Activity >> Give all of the data again exactly as written, omitting every image.

Stored data entries

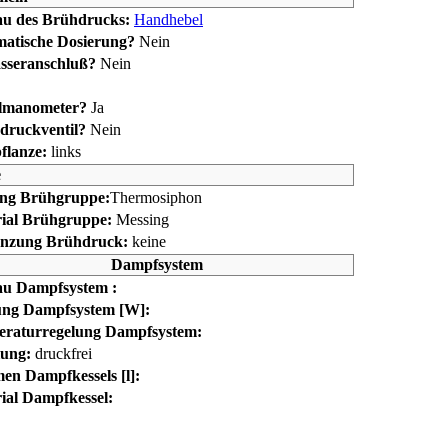
u des Brühdrucks:
Handhebel
atische Dosierung?
Nein
seranschluß?
Nein
lmanometer?
Ja
druckventil?
Nein
lanze:
links
e
ng Brühgruppe:
Thermosiphon
ial Brühgruppe:
Messing
nzung Brühdruck:
keine
Dampfsystem
u Dampfsystem :
ung Dampfsystem [W]:
raturregelung Dampfsystem:
lung:
druckfrei
en Dampfkessels [l]:
ial Dampfkessel:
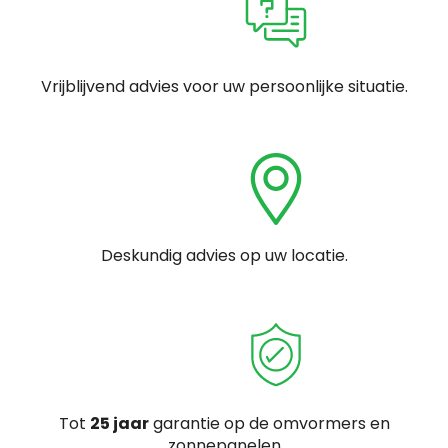
Vrijblijvend advies voor uw persoonlijke situatie.
Deskundig advies op uw locatie.
Tot
25 jaar
garantie op de omvormers en
zonnepanelen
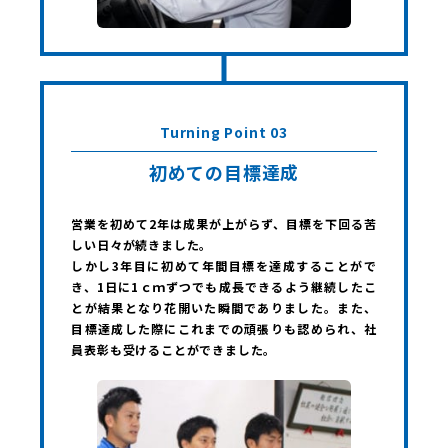
Turning Point 03
初めての目標達成
営業を初めて2年は成果が上がらず、目標を下回る苦
しい日々が続きました。
しかし3年目に初めて年間目標を達成することがで
き、1日に1ｃｍずつでも成長できるよう継続したこ
とが結果となり花開いた瞬間でありました。また、
目標達成した際にこれまでの頑張りも認められ、社
員表彰も受けることができました。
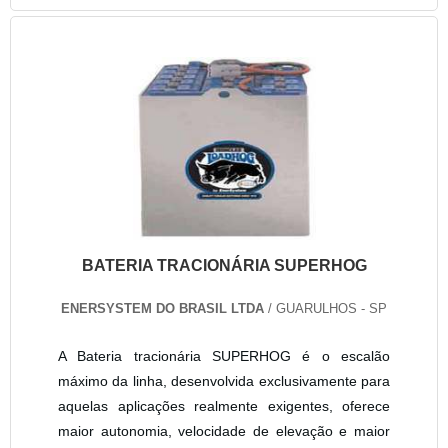
BATERIA TRACIONÁRIA SUPERHOG
ENERSYSTEM DO BRASIL LTDA
/ GUARULHOS - SP
A Bateria tracionária SUPERHOG é o escalão
máximo da linha, desenvolvida exclusivamente para
aquelas aplicações realmente exigentes, oferece
maior autonomia, velocidade de elevação e maior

Solution to this problem >>
u des Brühdrucks:
Handhebel
atische Dosierung?
Nein
seranschluß?
Nein
lmanometer?
Ja
druckventil?
Nein
lanze:
links
e
ng Brühgruppe:
Thermosiphon
ial Brühgruppe:
Messing
nzung Brühdruck:
keine
Dampfsystem
u Dampfsystem :
ung Dampfsystem [W]:
raturregelung Dampfsystem:
lung:
druckfrei
en Dampfkessels [l]:
ial Dampfkessel:
Vrijblijvend advies voor uw persoonlijke situatie.
Deskundig advies op uw locatie.
Tot
25 jaar
garantie op de omvormers en
zonnepanelen
Turning Point 03
初めての目標達成
営業を初めて2年は成果が上がらず、目標を下回る苦
しい日々が続きました。
しかし3年目に初めて年間目標を達成することがで
き、1日に1ｃｍずつでも成長できるよう継続したこ
とが結果となり花開いた瞬間でありました。また、
目標達成した際にこれまでの頑張りも認められ、社
員表彰も受けることができました。
BATERIA TRACIONÁRIA SUPERHOG
ENERSYSTEM DO BRASIL LTDA
/ GUARULHOS - SP
A Bateria tracionária SUPERHOG é o escalão
máximo da linha, desenvolvida exclusivamente para
aquelas aplicações realmente exigentes, oferece
maior autonomia, velocidade de elevação e maior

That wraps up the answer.